What is the most challenging music to play on a stereo?


If you really wanted to test the ability of a stereo, what type of music would you choose?

cdc

A grand piano is a brutal test, especially for loudspeakers and phono cartridges. As the pianists hands descend down the keyboard, does the timbre and tonality of the instrument change? A very dynamic piano performance that has been well recorded is a real challenge for phono cartridges. The sound of stylus mistracking is extremely amusical.

Another is densely recorded large ensembles of either singers (as in choirs) or orchestras. How much inner detail can you hear? For great recordings of choirs (and pipe organs), look for LP’s on the Ark label, recorded by speaker designer Robert Fulton. Beautiful, delicate voices captured in very natural sound, each voice clearly separate from the others. And Robert captured the huge "shuddering" sound of pipe organs in large spaces (cathedrals), the sound of the lowest bass pedals more felt than heard (assuming the system plays that low. The 32 ft. pipe produces a 16Hz tone!)
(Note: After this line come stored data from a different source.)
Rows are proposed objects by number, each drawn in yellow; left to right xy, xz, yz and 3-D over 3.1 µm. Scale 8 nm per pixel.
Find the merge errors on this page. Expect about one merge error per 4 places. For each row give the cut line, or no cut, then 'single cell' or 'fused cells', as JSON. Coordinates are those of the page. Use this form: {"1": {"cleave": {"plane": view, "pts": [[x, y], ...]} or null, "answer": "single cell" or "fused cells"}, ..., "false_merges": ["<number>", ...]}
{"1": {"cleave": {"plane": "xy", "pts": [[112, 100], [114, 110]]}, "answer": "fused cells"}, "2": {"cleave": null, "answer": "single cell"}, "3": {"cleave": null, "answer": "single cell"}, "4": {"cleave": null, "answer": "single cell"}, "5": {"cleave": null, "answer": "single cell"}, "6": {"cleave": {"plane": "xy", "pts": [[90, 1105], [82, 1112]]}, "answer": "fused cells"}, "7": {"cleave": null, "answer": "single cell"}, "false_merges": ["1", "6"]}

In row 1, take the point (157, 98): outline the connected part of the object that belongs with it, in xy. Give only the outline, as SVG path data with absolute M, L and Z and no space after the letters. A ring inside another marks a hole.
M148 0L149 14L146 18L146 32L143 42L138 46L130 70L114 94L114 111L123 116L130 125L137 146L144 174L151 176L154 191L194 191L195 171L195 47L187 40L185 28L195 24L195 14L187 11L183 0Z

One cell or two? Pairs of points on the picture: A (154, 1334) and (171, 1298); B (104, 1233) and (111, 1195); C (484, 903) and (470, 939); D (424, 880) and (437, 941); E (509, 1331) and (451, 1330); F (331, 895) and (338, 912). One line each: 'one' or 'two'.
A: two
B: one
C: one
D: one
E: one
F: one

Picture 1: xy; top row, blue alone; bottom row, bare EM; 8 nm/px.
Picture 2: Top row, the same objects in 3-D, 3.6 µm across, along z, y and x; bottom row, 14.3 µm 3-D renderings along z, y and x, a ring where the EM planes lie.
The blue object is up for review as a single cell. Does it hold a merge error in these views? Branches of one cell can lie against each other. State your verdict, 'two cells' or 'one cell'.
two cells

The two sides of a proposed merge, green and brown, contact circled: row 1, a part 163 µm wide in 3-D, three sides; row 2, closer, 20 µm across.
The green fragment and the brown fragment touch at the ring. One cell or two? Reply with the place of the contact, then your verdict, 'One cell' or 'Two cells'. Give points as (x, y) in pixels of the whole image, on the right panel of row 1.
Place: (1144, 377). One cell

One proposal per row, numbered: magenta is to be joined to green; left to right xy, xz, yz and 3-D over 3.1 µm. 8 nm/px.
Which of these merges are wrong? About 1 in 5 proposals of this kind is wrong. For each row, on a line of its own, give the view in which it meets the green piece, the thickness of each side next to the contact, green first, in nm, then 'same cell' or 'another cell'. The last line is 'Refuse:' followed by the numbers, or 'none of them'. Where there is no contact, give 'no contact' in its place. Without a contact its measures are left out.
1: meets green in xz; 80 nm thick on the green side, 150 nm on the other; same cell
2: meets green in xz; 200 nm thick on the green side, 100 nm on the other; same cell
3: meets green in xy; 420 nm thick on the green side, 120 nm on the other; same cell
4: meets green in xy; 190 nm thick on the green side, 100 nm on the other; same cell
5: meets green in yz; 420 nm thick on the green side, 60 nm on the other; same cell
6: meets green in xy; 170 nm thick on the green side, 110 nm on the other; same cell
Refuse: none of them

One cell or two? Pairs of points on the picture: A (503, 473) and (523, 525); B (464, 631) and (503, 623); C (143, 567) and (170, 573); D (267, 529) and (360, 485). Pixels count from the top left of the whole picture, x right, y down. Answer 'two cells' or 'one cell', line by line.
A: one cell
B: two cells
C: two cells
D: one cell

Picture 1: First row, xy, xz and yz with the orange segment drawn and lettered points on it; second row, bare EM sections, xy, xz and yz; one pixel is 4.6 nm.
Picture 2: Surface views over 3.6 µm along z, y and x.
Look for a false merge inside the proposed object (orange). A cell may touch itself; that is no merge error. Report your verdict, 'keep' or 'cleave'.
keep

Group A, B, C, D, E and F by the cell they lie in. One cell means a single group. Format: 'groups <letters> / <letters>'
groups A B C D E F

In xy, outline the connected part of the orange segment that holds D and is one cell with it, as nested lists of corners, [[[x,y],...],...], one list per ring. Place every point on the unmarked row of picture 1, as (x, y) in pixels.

J.Gordon Holt’s first priority in h-fi was reproducing the human voice free of what he called "vowel coloration", a term I immediately understood when I first read it. Many (most?) loudspeakers fail this test miserably. I recorded my 2 year old son's voice using a small diaphragm condenser mic plugged straight into a Revox A77 to use for loudspeaker evaluations. Talk about a brutal test!

Two channel stereo is an irretrievably broken format limited to the typical music you hear played at hifi shows (lame). A system has to be painstakingly assembled at high cost and will generally sound acceptable in only one spot in a room, the "sweet" spot.

Scrap this sham and start over with an immersive audio system.

Click the link below for more info:

Audio Engineer explains why "Why Dolby Atmos is Definitely Going to Supersede Stereo"

We’ve been waiting for a replacement for stereo for decades,” says Jan ’Stan’ Kybert, the engineer responsible for installing the Dean St. Studios facility. “It’s an ancient technology. With music you want to feel something, like with a Saturday night or Sunday morning record. They make me feel ‘Saturday night’ or ‘Sunday morning’. That feeling has been lost with stereo now, and it’s not stereo’s fault, but with Dolby Atmos that feeling is there. It’s bigger, more exciting and wants to make you move, be more intimate, more relaxed or whatever. Everything it does it does it on a richer level.”

I'd use the type of music that I listen to, which is rock. I don't care about a system's ability to play Diana Krall etc etc etc 

badly recorded music over classical. Classical recordings tend to be well done and so they can sound decent and enjoyable on even cheaper systems. Then there is sound chaos that sounds sweet on a car radio but need a lot of tweaking on a serious home hifi setup to avoid headache and ear-bleed.